• **Textausschnitt**:
►

Wahrscheinlich ist und bleibt es, wie Lama es auch formuliert hat, eine höchst individuelle Entscheidung, „Risiken […] in jeder Hinsicht“. Meine persönliche Vermutung ist, dass der junge Sportler auch mit dem Risiko des Todes im Bewusstsein nicht versucht hätte, stattdessen über das Kaufen von Autos glücklich zu werden. Ja, vielleicht hätte er einen anderen Berg gewählt, eine andere Jahreszeit, vielleicht sogar ein anderes forderndes Hobby. Aber sicher nicht das Sofa. Und ich glaube, diese Wahl macht zufriedener. Natürlich verkürzt sie im Idealfall auf keinen Fall das Leben, aber wie groß das Risiko von so etwas sein darf, entscheidet jeder selbst mit dem Wissen, was ihm zu dem Zeitpunkt zur Verfügung stand. Ich wünsche den Angehörigen, dass auch sie mit der Entscheidung und den Konsequenzen ihren Frieden finden oder schon gefunden haben.

◄

• **Aufgabe**: Schreiben Sie den Textausschnitt über Risiko und persönliche Entscheidung vollständig und Wort für Wort ab.

• **Datenauszug**:
►

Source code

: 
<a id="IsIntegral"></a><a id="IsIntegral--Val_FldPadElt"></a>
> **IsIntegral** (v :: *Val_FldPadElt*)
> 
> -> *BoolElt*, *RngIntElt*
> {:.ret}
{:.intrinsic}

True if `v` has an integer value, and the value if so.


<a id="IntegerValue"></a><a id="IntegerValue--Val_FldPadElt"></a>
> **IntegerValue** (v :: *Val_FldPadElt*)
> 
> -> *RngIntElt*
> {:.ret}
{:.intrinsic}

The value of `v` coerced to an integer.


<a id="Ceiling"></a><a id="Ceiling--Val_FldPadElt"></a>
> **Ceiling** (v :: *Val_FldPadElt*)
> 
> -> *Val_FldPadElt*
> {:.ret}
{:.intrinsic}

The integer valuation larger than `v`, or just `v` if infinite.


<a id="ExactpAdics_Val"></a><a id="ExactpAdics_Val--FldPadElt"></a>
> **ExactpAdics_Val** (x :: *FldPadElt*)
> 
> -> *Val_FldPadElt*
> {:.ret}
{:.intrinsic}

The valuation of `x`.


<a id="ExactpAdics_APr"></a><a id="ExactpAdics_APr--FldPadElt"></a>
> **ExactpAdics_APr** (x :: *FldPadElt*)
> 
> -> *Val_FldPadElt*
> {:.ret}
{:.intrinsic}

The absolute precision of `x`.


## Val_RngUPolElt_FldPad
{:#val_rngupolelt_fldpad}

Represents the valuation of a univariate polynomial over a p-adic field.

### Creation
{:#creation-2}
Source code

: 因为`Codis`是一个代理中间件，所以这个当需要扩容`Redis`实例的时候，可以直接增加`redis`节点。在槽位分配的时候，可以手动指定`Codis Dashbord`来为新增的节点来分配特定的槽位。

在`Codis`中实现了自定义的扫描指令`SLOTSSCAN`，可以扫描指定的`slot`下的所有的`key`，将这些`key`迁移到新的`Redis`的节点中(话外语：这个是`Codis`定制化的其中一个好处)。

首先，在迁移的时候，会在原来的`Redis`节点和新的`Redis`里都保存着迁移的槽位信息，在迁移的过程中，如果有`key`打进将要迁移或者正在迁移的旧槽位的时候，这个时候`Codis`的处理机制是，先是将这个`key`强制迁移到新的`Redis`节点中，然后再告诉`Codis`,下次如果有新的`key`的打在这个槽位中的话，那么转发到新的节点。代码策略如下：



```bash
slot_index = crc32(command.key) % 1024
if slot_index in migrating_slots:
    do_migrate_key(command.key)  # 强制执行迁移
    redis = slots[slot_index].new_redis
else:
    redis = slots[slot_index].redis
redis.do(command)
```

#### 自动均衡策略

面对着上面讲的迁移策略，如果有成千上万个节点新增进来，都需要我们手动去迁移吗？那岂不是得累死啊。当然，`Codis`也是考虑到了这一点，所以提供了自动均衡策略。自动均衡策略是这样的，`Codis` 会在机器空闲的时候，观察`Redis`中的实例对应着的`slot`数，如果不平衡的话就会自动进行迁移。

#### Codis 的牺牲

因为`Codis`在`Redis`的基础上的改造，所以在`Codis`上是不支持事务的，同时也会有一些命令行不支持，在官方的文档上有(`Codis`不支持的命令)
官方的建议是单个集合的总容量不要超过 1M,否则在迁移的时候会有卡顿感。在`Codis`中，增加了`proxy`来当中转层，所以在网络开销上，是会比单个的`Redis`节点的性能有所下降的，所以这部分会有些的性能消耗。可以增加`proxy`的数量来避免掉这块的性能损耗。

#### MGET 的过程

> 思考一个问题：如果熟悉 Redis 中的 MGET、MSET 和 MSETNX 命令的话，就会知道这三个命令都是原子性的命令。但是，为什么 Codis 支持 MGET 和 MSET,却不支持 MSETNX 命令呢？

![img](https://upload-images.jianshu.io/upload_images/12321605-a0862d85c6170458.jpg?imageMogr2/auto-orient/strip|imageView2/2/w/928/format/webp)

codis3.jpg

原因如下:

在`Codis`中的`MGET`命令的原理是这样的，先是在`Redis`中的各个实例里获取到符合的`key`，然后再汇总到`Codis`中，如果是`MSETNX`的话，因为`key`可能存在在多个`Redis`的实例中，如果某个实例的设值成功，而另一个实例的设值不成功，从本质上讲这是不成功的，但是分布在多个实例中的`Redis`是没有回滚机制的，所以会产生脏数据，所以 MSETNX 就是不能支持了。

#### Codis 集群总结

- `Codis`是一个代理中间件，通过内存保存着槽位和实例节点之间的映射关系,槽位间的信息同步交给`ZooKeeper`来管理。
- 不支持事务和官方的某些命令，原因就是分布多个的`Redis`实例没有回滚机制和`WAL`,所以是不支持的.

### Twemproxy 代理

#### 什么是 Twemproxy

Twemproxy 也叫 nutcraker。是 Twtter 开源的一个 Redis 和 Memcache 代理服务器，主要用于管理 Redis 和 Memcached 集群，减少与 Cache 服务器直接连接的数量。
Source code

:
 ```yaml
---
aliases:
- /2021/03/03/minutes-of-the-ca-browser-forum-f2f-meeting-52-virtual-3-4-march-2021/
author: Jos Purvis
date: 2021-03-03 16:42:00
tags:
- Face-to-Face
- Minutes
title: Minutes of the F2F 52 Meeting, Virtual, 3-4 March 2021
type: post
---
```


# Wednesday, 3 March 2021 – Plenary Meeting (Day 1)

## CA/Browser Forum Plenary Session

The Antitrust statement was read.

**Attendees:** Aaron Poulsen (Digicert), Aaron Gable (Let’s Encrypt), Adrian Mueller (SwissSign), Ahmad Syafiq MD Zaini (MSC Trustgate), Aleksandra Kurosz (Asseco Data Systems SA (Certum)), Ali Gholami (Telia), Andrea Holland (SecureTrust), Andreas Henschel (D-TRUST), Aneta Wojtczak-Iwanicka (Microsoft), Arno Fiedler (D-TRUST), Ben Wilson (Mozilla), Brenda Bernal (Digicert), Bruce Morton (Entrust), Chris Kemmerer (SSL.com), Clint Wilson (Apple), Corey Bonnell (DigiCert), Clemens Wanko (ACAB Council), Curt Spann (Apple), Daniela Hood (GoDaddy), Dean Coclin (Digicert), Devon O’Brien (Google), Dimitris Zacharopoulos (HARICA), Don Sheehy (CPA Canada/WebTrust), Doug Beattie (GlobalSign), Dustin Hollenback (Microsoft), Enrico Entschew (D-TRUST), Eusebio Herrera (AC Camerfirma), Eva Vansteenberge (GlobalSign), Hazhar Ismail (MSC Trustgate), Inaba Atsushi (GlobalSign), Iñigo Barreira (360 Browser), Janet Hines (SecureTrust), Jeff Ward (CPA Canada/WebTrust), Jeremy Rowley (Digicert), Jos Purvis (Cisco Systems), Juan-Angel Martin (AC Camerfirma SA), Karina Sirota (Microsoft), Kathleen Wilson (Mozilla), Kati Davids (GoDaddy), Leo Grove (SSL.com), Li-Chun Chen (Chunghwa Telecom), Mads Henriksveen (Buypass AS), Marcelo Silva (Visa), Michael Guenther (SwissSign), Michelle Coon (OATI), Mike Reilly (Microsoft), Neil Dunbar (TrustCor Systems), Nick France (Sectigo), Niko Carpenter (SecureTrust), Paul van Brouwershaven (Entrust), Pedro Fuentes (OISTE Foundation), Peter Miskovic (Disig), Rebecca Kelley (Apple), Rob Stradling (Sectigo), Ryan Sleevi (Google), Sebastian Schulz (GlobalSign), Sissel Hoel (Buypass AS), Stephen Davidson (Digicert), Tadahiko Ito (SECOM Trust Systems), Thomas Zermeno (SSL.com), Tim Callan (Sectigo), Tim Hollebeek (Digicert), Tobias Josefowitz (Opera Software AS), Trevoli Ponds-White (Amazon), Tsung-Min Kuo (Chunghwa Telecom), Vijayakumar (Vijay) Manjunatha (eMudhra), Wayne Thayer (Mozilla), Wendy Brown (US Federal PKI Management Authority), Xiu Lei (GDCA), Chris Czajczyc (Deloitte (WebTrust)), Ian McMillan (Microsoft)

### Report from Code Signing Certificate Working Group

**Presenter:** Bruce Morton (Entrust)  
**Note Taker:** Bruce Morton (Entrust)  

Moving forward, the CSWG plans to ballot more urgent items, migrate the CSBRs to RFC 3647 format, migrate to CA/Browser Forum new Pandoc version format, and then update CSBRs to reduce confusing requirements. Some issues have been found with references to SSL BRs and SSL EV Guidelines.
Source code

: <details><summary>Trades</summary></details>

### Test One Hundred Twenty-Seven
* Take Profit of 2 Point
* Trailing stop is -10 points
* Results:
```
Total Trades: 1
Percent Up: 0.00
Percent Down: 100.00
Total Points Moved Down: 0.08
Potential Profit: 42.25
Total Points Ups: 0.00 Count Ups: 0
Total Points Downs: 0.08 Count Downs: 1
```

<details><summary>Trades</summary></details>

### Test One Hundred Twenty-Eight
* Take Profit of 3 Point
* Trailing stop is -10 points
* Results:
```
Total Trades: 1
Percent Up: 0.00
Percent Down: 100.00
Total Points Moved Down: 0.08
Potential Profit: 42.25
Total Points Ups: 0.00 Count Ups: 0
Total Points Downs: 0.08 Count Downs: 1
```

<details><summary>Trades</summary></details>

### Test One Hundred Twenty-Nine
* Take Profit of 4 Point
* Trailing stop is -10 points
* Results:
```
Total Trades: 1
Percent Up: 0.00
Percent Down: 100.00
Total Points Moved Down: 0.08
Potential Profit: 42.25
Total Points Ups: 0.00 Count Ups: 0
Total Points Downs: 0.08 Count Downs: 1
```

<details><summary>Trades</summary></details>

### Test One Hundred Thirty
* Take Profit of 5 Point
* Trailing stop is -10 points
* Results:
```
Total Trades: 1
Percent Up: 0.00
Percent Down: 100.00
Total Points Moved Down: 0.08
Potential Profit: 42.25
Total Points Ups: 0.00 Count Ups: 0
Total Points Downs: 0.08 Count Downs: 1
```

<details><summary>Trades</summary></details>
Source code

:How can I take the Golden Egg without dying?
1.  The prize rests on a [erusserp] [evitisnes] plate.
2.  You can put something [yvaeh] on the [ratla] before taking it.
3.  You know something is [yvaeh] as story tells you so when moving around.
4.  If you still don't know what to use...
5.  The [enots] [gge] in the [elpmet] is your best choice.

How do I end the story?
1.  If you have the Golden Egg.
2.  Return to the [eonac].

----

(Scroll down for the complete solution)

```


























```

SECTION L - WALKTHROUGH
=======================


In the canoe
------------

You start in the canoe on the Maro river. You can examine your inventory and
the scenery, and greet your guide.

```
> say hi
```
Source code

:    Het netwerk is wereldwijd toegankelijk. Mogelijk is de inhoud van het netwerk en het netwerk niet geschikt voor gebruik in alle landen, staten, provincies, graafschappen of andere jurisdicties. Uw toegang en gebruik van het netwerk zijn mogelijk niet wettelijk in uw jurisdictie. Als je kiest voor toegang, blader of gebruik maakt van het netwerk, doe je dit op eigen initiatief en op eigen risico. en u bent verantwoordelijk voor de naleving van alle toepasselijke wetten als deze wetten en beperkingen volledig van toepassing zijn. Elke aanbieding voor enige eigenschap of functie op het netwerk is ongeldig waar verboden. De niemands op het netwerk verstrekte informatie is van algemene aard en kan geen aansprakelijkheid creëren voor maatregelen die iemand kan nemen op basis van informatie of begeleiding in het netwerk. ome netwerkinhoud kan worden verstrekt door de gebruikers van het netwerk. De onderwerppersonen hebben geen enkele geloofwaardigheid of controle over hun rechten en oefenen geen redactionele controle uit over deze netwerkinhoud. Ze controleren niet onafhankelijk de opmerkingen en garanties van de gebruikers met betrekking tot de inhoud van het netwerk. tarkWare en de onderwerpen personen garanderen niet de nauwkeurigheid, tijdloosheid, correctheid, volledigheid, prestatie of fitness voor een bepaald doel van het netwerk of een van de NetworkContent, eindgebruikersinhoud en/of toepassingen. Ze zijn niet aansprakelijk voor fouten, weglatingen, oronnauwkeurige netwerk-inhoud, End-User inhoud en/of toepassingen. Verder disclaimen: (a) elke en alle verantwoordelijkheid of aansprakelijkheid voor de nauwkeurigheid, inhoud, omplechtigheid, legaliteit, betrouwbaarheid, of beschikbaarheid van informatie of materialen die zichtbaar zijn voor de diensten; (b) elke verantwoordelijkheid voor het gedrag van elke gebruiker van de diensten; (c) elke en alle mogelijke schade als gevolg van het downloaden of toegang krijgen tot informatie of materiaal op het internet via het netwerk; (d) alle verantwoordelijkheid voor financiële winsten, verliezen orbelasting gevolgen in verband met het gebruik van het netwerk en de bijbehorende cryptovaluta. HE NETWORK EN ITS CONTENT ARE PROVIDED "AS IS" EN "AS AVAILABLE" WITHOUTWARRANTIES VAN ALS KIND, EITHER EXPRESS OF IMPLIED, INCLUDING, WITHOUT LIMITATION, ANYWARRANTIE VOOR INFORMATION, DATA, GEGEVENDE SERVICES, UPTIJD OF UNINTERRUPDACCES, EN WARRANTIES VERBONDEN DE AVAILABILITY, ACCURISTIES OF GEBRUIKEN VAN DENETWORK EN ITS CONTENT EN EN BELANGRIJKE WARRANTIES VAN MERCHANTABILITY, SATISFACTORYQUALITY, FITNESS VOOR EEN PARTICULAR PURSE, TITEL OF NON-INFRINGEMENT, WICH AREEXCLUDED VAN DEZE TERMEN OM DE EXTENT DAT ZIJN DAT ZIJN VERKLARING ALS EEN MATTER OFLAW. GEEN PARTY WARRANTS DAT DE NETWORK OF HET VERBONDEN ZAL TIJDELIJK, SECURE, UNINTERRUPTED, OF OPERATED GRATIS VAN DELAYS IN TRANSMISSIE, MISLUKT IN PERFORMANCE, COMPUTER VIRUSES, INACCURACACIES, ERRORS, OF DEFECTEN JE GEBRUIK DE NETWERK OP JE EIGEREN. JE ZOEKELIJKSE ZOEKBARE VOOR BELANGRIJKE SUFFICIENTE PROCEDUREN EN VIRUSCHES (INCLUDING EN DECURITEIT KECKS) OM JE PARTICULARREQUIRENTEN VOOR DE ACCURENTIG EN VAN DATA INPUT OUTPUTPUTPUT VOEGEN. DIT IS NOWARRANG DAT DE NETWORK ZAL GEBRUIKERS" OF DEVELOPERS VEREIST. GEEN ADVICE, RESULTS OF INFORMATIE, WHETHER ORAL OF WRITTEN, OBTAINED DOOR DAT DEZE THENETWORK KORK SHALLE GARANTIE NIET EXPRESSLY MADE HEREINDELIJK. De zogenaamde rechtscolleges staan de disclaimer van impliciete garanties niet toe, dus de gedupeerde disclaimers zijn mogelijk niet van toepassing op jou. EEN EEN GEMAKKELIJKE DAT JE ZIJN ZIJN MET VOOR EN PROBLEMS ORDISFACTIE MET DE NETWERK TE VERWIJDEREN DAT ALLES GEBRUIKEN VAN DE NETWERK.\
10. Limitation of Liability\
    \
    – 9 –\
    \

◄

• **Lösung**:
Wahrscheinlich ist und bleibt es, wie Lama es auch formuliert hat, eine höchst individuelle Entscheidung, „Risiken […] in jeder Hinsicht“. Meine persönliche Vermutung ist, dass der junge Sportler auch mit dem Risiko des Todes im Bewusstsein nicht versucht hätte, stattdessen über das Kaufen von Autos glücklich zu werden. Ja, vielleicht hätte er einen anderen Berg gewählt, eine andere Jahreszeit, vielleicht sogar ein anderes forderndes Hobby. Aber sicher nicht das Sofa. Und ich glaube, diese Wahl macht zufriedener. Natürlich verkürzt sie im Idealfall auf keinen Fall das Leben, aber wie groß das Risiko von so etwas sein darf, entscheidet jeder selbst mit dem Wissen, was ihm zu dem Zeitpunkt zur Verfügung stand. Ich wünsche den Angehörigen, dass auch sie mit der Entscheidung und den Konsequenzen ihren Frieden finden oder schon gefunden haben.